Problem requirements:
Pull every line containing "round" from the data.

[Collected data entries]
# # #

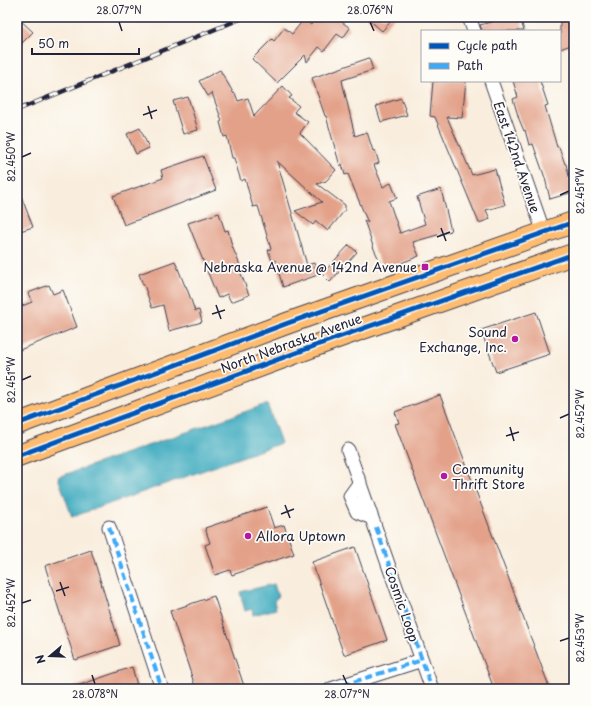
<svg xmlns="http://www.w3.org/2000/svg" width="591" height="706" viewBox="0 0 591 706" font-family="'Playpen Sans',sans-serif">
  <rect width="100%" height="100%" fill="#fdfcf7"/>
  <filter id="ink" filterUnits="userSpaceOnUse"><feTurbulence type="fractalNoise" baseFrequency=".025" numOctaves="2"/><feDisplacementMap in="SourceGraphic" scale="8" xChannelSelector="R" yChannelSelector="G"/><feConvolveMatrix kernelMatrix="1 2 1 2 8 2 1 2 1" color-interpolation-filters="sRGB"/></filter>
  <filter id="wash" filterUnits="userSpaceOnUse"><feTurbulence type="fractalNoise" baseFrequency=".012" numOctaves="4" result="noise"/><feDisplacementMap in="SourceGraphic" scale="16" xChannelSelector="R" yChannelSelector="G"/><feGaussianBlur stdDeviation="0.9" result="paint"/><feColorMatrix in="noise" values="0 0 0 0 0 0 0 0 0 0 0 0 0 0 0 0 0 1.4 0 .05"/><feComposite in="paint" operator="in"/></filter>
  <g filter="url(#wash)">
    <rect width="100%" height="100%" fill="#f9eede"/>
    <path fill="#41acc0" stroke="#32677e" d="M267,404L281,443L72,517L58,477Z
      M274,584L278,597L274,601L276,609L253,615L252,609L245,611L240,592Z"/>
    <g id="blocks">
      <path fill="#e3a189" d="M17,17L33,32L17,48Z
        M317,17H335L350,28L343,38L337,34L324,51L319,47L307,62L305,55L277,83L252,59L272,39L274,41L284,28L292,34L304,19L311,25Z
        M366,17H395L382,31Z
        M509,17H520L524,31H482L480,25Z
        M560,17H574V44L560,49Z
        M369,58L373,70L342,80L343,85L355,136L367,132L373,151L375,150L379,163L374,165L383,187L391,183L397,198L389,201L400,233L425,224L417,197L441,189L451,231L413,242L419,256L384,270L374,249L364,220L368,223L348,174L345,175L342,164L340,166L326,116H325L312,78Z
        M220,70L234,94L235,93L238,101L248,98L254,116L283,86L292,96L289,98L299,106L294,112L308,122L300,133L336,170L326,181L317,184L345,205V210L328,231L316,221L313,225L295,211L322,202L277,161L307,265L314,263L318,275L283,287L275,260L272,261L268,250L271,249L258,206L253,207L245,179L241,181L234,158H232L227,136L224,137L220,122L222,121L212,93L208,96L199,81Z
        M433,81H466L462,118L447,117L472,175L495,169L505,205L486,210L490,219L479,223L435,117L430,116Z
        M513,81H540L548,105L545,106L557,147H559L565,164H566L573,192L550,199L545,178L533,144L529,145L525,130L524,131L519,119L513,99L518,97Z
        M188,97L198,130L183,134L173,101Z
        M401,98L407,115L381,122L376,106Z
        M140,128L149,148L136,154L127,134Z
        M203,156L216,190L124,225L113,196L163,178L161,170Z
        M17,188H18L33,227L17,232Z
        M219,213L225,231L228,230L232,246L242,270L240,271L249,295L231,302L227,294L218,298L188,223Z
        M349,245L357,252L330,282L322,274Z
        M175,261L185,286H186L195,311L199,310L202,322L169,331L163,305L152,308L144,285H143L139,274Z
        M49,285L53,294L63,290L77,327L17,351V308L32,302L28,293Z
        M536,312L550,354L496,372L481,330Z
        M440,395L550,689H494L395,424L399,423L395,412Z
        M267,507L274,528L284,525L294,554L232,575L230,570L215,575L205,545L210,543L205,528Z
        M355,547L387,640L344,655L312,562Z
        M91,550L120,645L75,660L45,566Z
        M214,596L245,689H196L170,611Z
        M132,667L138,689H74V687Z"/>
    </g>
  </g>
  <g filter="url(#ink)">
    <use href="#blocks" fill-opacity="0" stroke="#424153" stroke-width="1"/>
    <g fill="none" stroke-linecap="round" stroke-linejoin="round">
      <defs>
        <path id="minor" d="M469,17L474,31
          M491,81L544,233
          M348,450L432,689
          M360,482L350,496L357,512L372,518
          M109,527L162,689
          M331,689L422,660"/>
        <path id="primary" d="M17,424L288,323L574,222
          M17,456L336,338L574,254"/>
      </defs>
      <use href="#minor" stroke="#424153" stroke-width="15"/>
      <use href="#primary" stroke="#424153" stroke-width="23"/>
      <use href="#minor" stroke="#fff" stroke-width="13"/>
      <use href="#primary" stroke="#febc70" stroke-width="21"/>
      <defs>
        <path id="rail" d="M17,110L245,17"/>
      </defs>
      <use href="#rail" stroke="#22223b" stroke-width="4.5"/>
      <use href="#rail" stroke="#fdfcf7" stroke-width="3" stroke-dasharray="9" stroke-linecap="butt"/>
      <path stroke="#3fa9f5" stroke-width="4" stroke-dasharray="8 4" stroke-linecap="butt" d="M109,527L162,689
        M376,527L432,689
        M331,689L422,660"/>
      <defs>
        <path id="cycleway" d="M17,424L288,323L574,222
          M17,456L336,338L574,254"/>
      </defs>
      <use href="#cycleway" stroke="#fdfcf7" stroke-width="8"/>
      <use href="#cycleway" stroke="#0057b8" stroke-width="5"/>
    </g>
  </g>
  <path fill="none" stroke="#22223b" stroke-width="1.5" d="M119,22L122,31M370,22L374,31M148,106L152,119M143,115L157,110M22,157L31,153M560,195L569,191M441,228L446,241M437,237L450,232M216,305L221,319M212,314L225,310M22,380L31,376M560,418L569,414M510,427L514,441M506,436L519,432M285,505L290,518M281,514L294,509M60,582L65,596M56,591L69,587M22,603L31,600M560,641L569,638M92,675L95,684M343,675L347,684"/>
  <g fill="#b5179e" stroke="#fdfcf7" stroke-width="1.5">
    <rect x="421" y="263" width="8" height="8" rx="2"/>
    <circle cx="515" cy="339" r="4"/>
    <circle cx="444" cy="476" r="4"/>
    <circle cx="248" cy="536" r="4"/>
  </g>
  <g text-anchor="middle" stroke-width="3.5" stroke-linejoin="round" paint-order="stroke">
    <g font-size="13" fill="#22223b" stroke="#fdfcf7">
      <text transform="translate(517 157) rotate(71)" y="5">East 142nd Avenue</text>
      <text transform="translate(291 343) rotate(-20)" y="5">North Nebraska Avenue</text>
      <text transform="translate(402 604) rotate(71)" y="5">Cosmic Loop</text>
    </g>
    <g font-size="13" fill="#22223b" stroke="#fdfcf7" text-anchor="end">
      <text x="417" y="272">Nebraska Avenue @ 142nd Avenue</text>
      <text x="507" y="337">Sound<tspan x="507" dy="15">Exchange, Inc.</tspan></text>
      <text x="452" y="474" text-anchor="start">Community<tspan x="452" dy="15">Thrift Store</tspan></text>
      <text x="256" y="541" text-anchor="start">Allora Uptown</text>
    </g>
  </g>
  <rect width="591" height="706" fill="none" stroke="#fdfcf7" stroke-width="44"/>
  <rect x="421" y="30" width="140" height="52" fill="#fdfcf7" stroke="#a5a5ac"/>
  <rect x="429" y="43" width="20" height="6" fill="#0057b8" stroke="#a5a5ac"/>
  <text x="457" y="50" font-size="12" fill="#22223b">Cycle path</text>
  <rect x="429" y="63" width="20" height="6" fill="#3fa9f5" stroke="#a5a5ac"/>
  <text x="457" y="70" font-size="12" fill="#22223b">Path</text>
  <g transform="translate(50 656) rotate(251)" stroke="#fdfcf7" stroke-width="3" paint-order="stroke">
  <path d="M0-3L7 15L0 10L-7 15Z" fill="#22223b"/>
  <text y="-6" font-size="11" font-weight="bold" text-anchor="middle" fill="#22223b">N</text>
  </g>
  <path d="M32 48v6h107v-6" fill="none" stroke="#22223b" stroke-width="2"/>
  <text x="38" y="48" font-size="12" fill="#22223b" stroke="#fdfcf7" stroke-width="3" paint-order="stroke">50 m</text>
  <rect x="22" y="22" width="547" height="662" fill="none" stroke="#22223b" stroke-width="1.5"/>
  <g font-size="10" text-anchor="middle" fill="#22223b">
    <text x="119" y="14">28.077°N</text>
    <text x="370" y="14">28.076°N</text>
    <text transform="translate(11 157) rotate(-90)" y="4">82.450°W</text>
    <text transform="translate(580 191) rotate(-90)" y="4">82.451°W</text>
    <text transform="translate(11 380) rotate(-90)" y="4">82.451°W</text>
    <text transform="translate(580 414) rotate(-90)" y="4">82.452°W</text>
    <text transform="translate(11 603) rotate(-90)" y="4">82.452°W</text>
    <text transform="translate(580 638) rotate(-90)" y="4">82.453°W</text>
    <text x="95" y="698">28.078°N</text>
    <text x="347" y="698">28.077°N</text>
  </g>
</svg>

# # #

Answer below:
    <g fill="none" stroke-linecap="round" stroke-linejoin="round">
  <g text-anchor="middle" stroke-width="3.5" stroke-linejoin="round" paint-order="stroke">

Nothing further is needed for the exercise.